Thu Feb 4 12:16:02 PST 2010

Andrei Alexandrescu wrote:
> Michel Fortin wrote:
>> On 2010-02-04 12:19:42 -0500, Andrei Alexandrescu 
>> <SeeWebsiteForEmail at erdani.org> said:
>>
>>> bearophile wrote:
>>>> Simen kjaeraas:
>>>>> Of the above, I feel (b) is the correct solution, and I understand
>>>>> it has already been implemented in svn.
>>>>
>>>> Yes, I presume he was mostly looking for a justification of his ideas
>>>> he has already accepted and even partially implemented :-)
>>>
>>> I am ready to throw away the implementation as soon as a better idea 
>>> comes around.

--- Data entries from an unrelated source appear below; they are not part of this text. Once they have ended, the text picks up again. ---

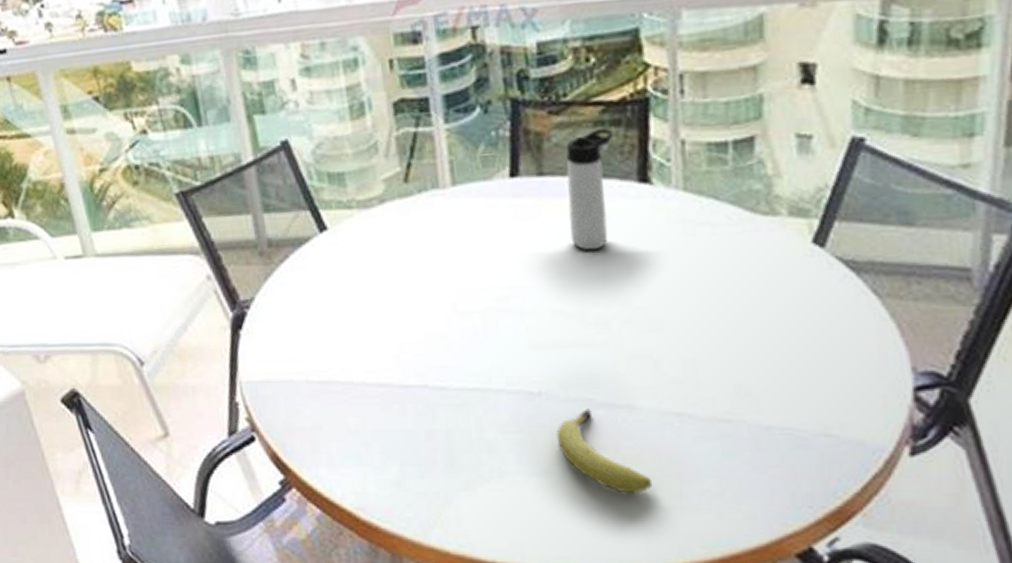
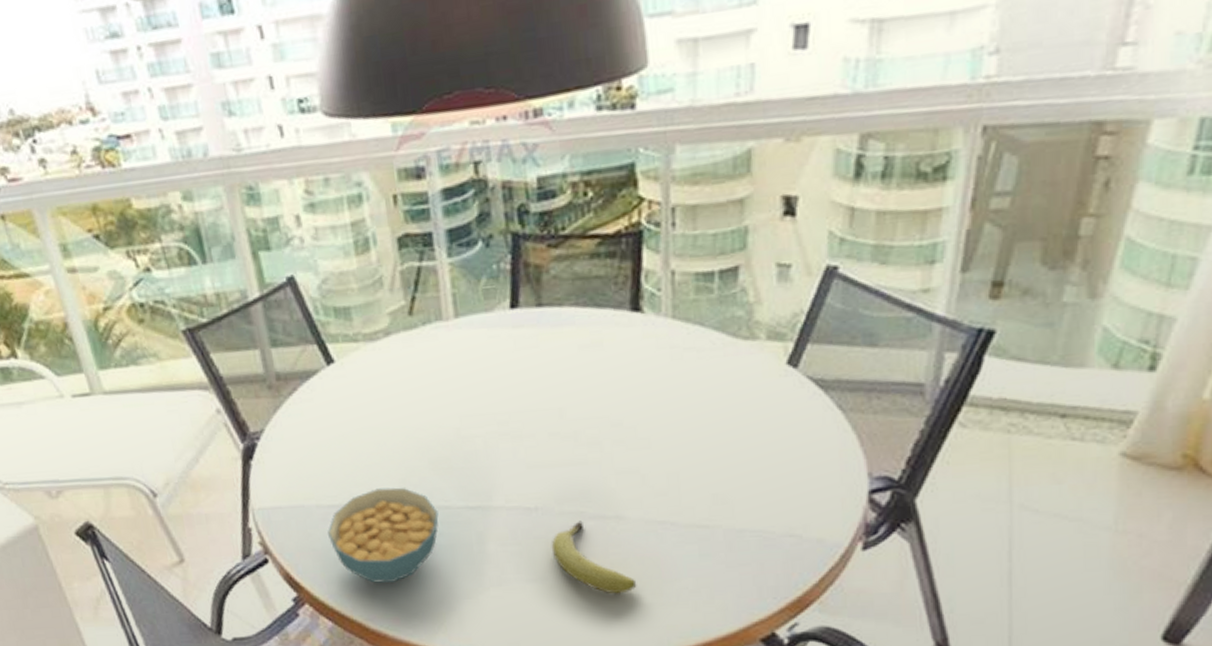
cereal bowl: none [317,364,435,468] -> present [328,487,439,583]
thermos bottle: present [566,128,613,251] -> none [563,260,608,376]

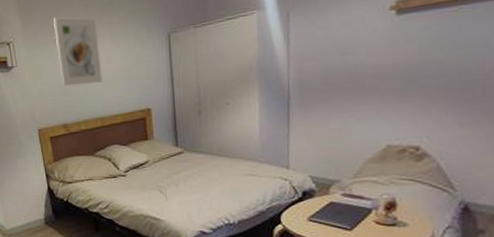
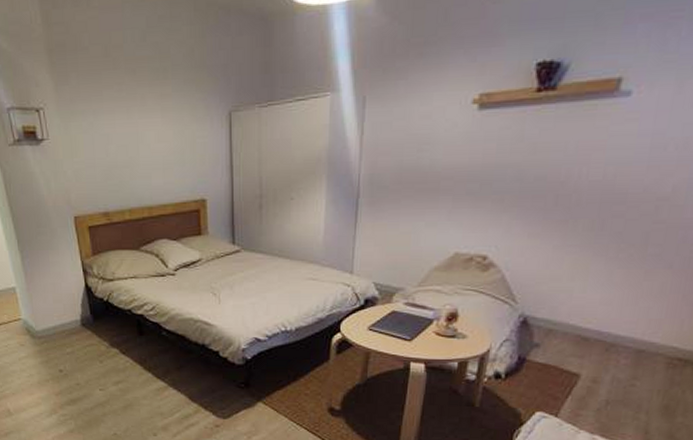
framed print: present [54,17,103,86] -> none [94,81,151,166]

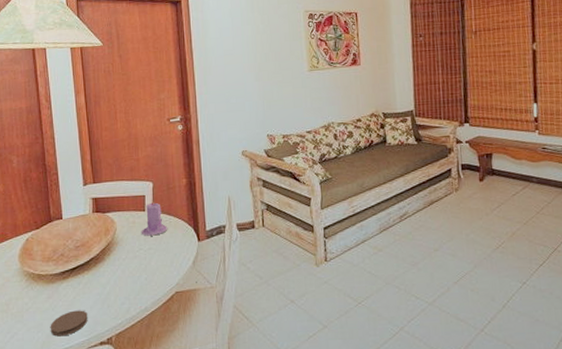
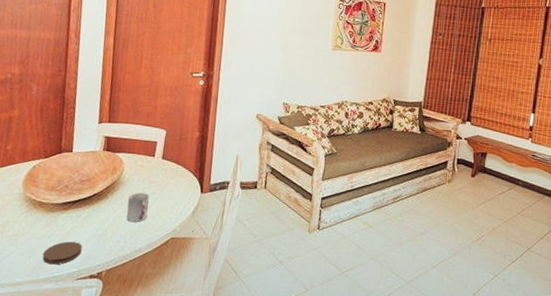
cup: none [126,250,148,281] -> present [126,193,149,222]
candle: present [141,200,168,236] -> none [147,147,174,182]

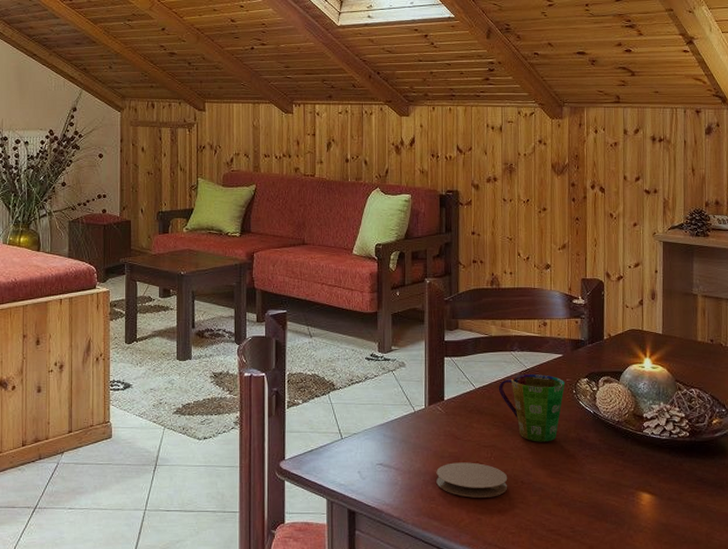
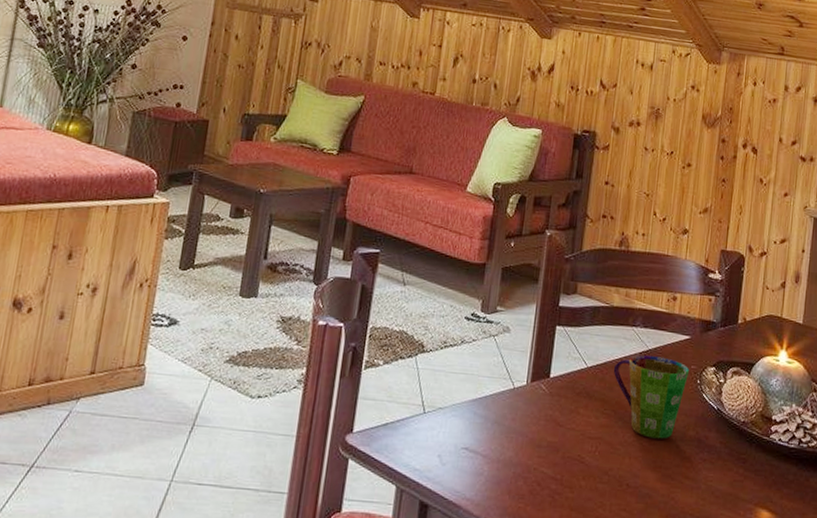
coaster: present [436,462,508,498] -> none [528,454,612,501]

As other times, I operated the change to see how things 
>>> feel with the new approach.
>>
>> Has any thought been given to foreach? Currently all these work for 
>> strings:
>>
>>     foreach (c; "abc") { } // typeof(c) is 'char'
>>     foreach (char c; "abc") { }
>>     foreach (wchar c; "abc") { }
>>     foreach (dchar c; "abc") { }
>>
>> I'm concerned about the first case where the element type is implicit. 
>> The implicit element type is (currently) the code units. If the range 
>> use code points 'dchar' as the element type, then I think foreach 
>> needs to be changed so that the default element type is 'dchar' too 
>> (in the first line of my example). Having ranges and foreach disagree 
>> on this would be very inconsistent. Of course you should be allowed to 
>> iterate using 'char' and 'wchar' too.
>>
>> I think this would fit nicely. I was surprised at first when learning 
>> D and I noticed that foreach didn't do this, that I had to explicitly 
>> has for it.
> 
> This is a good point. I'm in favor of changing the language to make the 
> implicit type dchar.
> 
> Andrei

We seem to be approaching the point where char[], wchar[] and dchar[] 
are all arrays of dchar, but with different levels of compression.
It makes me wonder if the char, wchar types actually make any sense.
If char[] is actually a UTF string, then char[] ~ char should be 
permitted ONLY if char can be implicitly converted to dchar. Otherwise, 
you're performing cast(char[])(cast(ubyte[])s ~ cast(ubyte)c) which will 
not necessarily result in a valid unicode string.

I suspect that string, wstring should have been the primary types and 
had a .codepoints property, which returned a ubyte[] resp. ushort[] 
reference to the data. It's too late, of course. The extra value you get 
by having a specific type for 'this is a code point for a UTF8 string' 
seems to be very minor, compared to just using a ubyte.